Biography:
Paul “Moon” Mullins, this year’s recipient of the Ohio Heritage Fellowship for Performing Arts, has done as much as anybody over the past 45 years to make southwestern Ohio a hotbed for bluegrass and hard-core country music. Both as a bluegrass fiddler and bandleader and as a radio personality on WPFB in Middletown (1964-1990), Mullins has promoted bluegrass, its audience and the culture that produced it with pride, enthusiasm, respect and integrity. His afternoon radio shows on WPFB are legendary and they made him a household name throughout Ohio, Indiana and Kentucky. He’s been a fixture at WBZI in Xenia since his son Joe Mullins bought the station in 1995.

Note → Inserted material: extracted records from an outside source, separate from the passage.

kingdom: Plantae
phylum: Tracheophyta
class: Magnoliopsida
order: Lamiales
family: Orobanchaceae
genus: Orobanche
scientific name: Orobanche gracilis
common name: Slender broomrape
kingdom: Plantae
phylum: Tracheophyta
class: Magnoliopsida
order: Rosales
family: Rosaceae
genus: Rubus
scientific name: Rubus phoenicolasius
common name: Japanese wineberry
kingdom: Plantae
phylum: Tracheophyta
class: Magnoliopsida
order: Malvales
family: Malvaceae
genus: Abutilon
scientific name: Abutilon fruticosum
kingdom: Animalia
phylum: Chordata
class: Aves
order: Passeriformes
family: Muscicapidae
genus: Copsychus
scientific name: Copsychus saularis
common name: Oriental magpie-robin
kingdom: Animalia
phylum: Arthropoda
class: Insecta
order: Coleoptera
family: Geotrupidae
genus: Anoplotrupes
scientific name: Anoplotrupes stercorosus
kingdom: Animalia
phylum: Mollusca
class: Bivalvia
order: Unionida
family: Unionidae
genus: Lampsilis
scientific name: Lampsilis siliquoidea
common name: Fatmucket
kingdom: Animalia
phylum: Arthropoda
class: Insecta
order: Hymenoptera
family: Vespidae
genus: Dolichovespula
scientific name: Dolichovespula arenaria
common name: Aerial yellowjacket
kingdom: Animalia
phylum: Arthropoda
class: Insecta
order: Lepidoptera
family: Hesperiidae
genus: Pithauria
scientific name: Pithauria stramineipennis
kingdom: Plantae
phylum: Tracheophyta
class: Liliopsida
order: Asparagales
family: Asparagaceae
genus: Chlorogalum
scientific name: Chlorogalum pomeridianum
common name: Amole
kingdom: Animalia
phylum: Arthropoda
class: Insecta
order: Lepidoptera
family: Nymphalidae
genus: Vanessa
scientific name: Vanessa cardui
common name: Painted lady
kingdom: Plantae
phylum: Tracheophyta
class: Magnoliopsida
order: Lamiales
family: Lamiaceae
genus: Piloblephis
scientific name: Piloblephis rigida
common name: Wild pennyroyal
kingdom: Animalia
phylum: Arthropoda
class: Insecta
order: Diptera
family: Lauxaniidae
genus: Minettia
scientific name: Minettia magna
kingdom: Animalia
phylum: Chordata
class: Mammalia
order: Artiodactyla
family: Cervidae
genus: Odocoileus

Born in 1936 in Frenchburg, Kentucky, Mullins spent two years in the 1950s playing fiddle with the Stanley Brothers. He has subsequently performed and recorded as a fiddler with such bands as the Nu-Grass Pickers, Valley Ramblers, Bluegrass Playboys, Paul Mullins, Noah Crase & the Boys from Indiana and the Traditional Grass (with his son Joe on banjo), and has made guest appearances on dozens of other albums. Mullins received the Distinguished Achievement Award from the International Bluegrass Music Association in 2000 honoring his work as a musician and broadcaster. Paul “Moon” Mullins passed away August 3, 2008, he was 71 years old.